“I suppose,” said Archie, “it’s the natural thing, because a man is a little behind in his company manners, and all that, and can’t ride, or shoot, or dance, or anything as well as you; that you should make sure he is a cad all round, as you say.”

“What do you mean?” cried Eddy, with his sharp eyes doing all he knew to read a face, to him altogether inscrutable in the simplicity of its single-mindedness.

“So long as you don’t ask me to discuss what you mean,” said Archie, with a careless disdain which stung the other: for, indeed, the lad was desperate in the feeling of being unable to get himself understood, whether from one side or another. “I’ve been thinking,” he said, “the best way of getting that money without compromising—any person. It’s a transaction between ourselves that nobody has anything to do with. My father might ask to see my bank book. I am perhaps doing him the same injustice that I think you are doing me; but he might, for my own good, if he thought I was spending too much. Now, I don’t want him to poke into this, and find perhaps your name, or—— Therefore I was thinking, suppose we go up to Glasgow, you and me? There’s these things that you want for the ball—that would be a very good excuse. And then I can draw out the money myself, in notes or gold, or whatever you please, which will leave no record on the books, so that I will be in it alone if there should be any remarks, and not you. Do you see? Here’s the cheque for the other fifty pounds. You can have it that way if you like, of course; but I can’t help thinking it would be better my way.”

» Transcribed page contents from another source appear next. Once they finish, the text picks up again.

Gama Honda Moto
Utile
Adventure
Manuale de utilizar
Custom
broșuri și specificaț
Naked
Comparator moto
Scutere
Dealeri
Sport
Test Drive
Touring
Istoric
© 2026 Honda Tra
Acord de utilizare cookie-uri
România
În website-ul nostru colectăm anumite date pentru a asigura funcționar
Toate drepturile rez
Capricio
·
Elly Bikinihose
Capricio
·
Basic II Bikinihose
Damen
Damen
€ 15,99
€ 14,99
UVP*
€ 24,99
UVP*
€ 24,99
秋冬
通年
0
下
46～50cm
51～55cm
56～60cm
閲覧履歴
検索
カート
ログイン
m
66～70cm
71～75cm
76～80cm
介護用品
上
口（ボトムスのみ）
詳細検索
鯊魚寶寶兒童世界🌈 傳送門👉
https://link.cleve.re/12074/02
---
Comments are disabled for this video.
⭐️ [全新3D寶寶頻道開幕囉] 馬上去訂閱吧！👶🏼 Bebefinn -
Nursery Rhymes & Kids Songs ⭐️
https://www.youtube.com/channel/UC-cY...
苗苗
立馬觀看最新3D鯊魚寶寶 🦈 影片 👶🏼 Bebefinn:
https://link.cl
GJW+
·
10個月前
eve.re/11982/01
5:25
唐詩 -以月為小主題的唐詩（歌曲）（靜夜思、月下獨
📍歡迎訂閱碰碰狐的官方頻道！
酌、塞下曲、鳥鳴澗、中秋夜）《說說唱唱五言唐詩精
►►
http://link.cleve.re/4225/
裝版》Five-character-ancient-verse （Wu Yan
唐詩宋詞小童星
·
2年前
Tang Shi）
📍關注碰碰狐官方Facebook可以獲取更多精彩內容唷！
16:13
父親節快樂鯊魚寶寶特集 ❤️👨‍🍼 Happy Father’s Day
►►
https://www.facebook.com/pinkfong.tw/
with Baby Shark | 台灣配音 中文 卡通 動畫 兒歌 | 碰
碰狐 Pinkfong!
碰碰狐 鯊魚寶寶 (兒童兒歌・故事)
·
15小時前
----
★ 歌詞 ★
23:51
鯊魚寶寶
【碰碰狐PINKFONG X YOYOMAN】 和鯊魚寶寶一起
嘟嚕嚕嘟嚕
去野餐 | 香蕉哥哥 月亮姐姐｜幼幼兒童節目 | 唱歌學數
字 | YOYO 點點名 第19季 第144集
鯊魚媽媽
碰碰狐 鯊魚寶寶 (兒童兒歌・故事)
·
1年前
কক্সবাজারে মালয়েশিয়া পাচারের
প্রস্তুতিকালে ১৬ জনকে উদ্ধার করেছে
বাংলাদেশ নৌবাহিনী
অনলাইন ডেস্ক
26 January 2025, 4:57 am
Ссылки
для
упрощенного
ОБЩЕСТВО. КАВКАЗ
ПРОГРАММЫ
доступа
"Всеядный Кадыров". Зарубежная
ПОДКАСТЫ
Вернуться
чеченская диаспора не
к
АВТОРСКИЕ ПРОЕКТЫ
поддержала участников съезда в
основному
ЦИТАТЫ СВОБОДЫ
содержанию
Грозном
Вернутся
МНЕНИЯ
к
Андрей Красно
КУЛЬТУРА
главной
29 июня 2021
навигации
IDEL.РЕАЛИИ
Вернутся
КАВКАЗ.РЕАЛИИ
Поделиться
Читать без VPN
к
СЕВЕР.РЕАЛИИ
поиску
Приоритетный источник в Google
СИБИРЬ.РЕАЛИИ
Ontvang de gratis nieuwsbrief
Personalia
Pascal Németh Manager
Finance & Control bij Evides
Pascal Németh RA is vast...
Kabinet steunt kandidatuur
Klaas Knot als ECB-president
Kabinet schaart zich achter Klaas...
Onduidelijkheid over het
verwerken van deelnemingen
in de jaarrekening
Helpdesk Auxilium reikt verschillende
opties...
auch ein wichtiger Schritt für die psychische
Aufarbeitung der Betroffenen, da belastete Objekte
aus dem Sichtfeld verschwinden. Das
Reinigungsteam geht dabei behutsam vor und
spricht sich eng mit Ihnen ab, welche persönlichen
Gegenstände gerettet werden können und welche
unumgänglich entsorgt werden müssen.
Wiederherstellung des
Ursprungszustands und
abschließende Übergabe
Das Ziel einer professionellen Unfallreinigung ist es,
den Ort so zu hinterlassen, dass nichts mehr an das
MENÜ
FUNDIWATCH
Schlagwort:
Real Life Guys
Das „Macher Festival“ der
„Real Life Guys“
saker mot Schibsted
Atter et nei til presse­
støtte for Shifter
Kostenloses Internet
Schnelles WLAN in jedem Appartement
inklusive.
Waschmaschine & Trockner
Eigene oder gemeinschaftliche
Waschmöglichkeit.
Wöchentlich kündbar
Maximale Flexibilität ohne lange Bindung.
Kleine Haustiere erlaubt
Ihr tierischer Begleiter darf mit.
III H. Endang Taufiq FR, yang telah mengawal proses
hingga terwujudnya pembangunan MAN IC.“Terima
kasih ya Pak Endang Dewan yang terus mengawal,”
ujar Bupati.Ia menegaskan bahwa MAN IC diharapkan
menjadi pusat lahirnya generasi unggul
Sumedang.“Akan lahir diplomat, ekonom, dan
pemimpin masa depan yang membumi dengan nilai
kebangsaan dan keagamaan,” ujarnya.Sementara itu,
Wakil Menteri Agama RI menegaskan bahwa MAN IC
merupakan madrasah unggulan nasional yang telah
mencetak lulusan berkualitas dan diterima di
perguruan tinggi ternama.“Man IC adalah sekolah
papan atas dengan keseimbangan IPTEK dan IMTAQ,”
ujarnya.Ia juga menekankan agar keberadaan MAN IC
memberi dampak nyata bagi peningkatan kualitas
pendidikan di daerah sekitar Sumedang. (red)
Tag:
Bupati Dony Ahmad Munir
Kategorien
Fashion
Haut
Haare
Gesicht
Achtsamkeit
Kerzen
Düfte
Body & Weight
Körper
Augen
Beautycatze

“Rowland,” said Eddy, giving him one glance, then withdrawing his eyes quickly, as from an inspection he could not bear; “do you do all this for my sake?”

“I don’t know that it’s for any one’s sake. It’s just the easiest way—not to compromise any one. If I’m asked for an explanation, I can give it in my own way—about myself. But if I am asked for an explanation about you, I neither could give it, nor would I: you see the difference. It’s just a plain business view.”

“It is not a common kind of business,” said Eddy; “it’s the first time I ever heard that sort of thing called business. You’re a queer fellow, Rowland; but I think you must be about the best fellow I ever knew.”

“Nothing of the sort,” said Archie. “I have something I don’t want, and you want something you haven’t got. We niffer, that’s all. Oh, I suppose you don’t understand that word, it’s Scotch. We exchange, that’s what it means.”

“And what do I give in exchange?” said Eddy. The question was asked rather of himself than of Archie, who made no reply, except a little shame-faced laugh. Young Saumarez reflected a little, with working eyebrows and twitching mouth. He said at last, “I’ll take you at your word, Rowland; this will make it a debt of honour. I’ll take you at your word. A thing that’s got no evidence, that you couldn’t recover, is the only thing that presses on a man’s conscience. I’ll take you at your word.”

Archie again gave vent to a little laugh of embarrassment, and confused relief. He did not enter into the reasoning. Debts of honour, or debts of any kind, were unknown to him. It had driven him almost distracted to think how he was to pay for the two little puppies from Rankin—the doggies which he always thought of with a little bitterness, who had abandoned him and gone over to the enemy. No more than Eddy could have understood that difficulty, could Archie understand how it might be supposed he was securing himself against loss by astutely giving the character of a debt of honour to the money he was bestowing upon his fellow-creature who was in need. He said simply, “We will consider this as settled, then; and we’ll run up to Glasgow to-morrow. I can show you the place: it is not like London, perhaps; but there’s things in it you couldn’t see in London. There’s a boat about ten o’clock.”

“Oh, I say! that means getting up in the middle of the night.”